The Internet has never before been more powerful, useful, or ubiquitous than it is today. Dog parents can get information, pet supplies, professional training advice, and more, without leaving their own homes. However, at the same time, there’s never before been more junk and misinformation on the web. How do you find truly useful websites and online tools, while avoiding spam and intentional misinformation? This list of useful web tools for Internet-savvy dog owners is a great place to start;
If you haven’t already seen Petfinder.com, it’s high time you took a look. Petfinder is a search tool that allows prospective pet parents to find pets available for adoption in their area.
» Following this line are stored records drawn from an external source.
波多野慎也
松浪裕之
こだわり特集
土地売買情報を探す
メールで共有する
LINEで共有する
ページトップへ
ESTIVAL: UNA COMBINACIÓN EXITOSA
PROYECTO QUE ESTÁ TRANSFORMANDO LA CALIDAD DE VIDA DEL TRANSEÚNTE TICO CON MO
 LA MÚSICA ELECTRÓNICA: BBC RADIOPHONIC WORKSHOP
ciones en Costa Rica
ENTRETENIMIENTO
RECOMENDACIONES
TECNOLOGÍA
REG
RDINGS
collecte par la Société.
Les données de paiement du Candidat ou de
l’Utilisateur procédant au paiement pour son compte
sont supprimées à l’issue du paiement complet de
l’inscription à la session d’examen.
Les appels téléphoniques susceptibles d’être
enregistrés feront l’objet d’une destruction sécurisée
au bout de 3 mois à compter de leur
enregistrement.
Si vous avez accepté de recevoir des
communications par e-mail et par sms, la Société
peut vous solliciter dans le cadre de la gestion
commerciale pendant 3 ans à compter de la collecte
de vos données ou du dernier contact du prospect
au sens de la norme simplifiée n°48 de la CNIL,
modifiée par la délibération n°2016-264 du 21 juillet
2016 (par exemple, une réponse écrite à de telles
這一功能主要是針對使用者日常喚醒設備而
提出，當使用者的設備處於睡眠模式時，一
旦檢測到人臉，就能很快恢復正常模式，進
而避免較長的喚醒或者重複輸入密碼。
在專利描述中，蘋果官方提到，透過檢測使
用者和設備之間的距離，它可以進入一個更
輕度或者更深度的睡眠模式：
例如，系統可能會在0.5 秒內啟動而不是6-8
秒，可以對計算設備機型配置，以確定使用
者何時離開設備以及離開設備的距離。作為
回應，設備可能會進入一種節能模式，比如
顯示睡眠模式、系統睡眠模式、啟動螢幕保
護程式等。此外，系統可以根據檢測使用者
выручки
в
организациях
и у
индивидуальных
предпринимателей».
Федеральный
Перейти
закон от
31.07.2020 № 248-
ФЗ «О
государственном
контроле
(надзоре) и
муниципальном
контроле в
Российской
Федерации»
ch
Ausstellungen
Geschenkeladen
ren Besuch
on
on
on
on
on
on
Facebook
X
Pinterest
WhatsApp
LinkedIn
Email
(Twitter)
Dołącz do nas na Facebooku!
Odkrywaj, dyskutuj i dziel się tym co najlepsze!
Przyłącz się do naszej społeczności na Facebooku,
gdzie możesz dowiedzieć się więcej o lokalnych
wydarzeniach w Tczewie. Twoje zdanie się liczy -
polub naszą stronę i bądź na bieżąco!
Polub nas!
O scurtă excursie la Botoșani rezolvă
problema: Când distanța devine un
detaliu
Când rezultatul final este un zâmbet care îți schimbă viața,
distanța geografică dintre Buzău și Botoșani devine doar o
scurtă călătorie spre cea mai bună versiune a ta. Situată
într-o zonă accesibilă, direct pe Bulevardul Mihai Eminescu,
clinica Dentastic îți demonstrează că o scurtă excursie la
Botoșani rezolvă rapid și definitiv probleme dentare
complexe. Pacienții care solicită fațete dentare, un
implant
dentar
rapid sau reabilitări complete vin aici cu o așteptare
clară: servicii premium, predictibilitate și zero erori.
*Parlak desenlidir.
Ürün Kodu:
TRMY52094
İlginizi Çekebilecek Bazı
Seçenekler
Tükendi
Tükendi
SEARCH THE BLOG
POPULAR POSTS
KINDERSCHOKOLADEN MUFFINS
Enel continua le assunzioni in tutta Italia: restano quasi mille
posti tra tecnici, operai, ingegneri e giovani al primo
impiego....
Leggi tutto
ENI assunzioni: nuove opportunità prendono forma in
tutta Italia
You can specify the species, breed, age, gender, and size of the animal you’re looking for, as well as of course your zip code or city/state. Only rescues and shelters that have provided proof of their status may use Petfinder, so you can be sure that you won’t unintentionally support a backyard breeder masquerading as a rescuer. For non-rescuers, Petfinder offers a lost/found pets listing as well as a classified section for owners rehoming their pets. You can also use Petfinder to find the breed that’s right for you, learn about training, or find worthy animal rescue organizations in your area that need your support.
2. My Dog Is Cool
Considering taking your dog with you for a car ride today while you run errands? First, check My Dog Is Cool, enter your zip code, and find out whether or not your area’s current weather will allow your dog to remain safely in the car while you shop. If you aren’t considering leaving your dog in a car but are concerned about dogs left in cars by their owners, print out some of My Dog Is Cool’s flyers and slip them under the windshield wipers of any cars you see with dogs inside. Of course, if a dog or child is in imminent danger, call the police; otherwise, a flyer may serve as the reminder a pet parent needs that it’s now summer (in the Western hemisphere, anyway), and time to stop leaving their dog in the car.
3. Dogs In Danger
Dogs in Danger is similar to Petfinder, but only dogs in shelters that practice euthanasia are listed. The number of days until the dog will be euthanized is listed next to the dog’s photo, name, and description. If a dog’s scheduled euthanasia date passes, the listing changes to a memorial listing unless the shelter logs in and notes that the dog was adopted or is still living and waiting for adoption. If you really want to be sure that your adoption is saving a life that otherwise would be extinguished, Dogs in Danger is a great place to find your next companion. But remember, you’re not doing a dog much good if you adopt it only out of guilt due to impending euthanasia, but can’t keep it or care for it appropriately.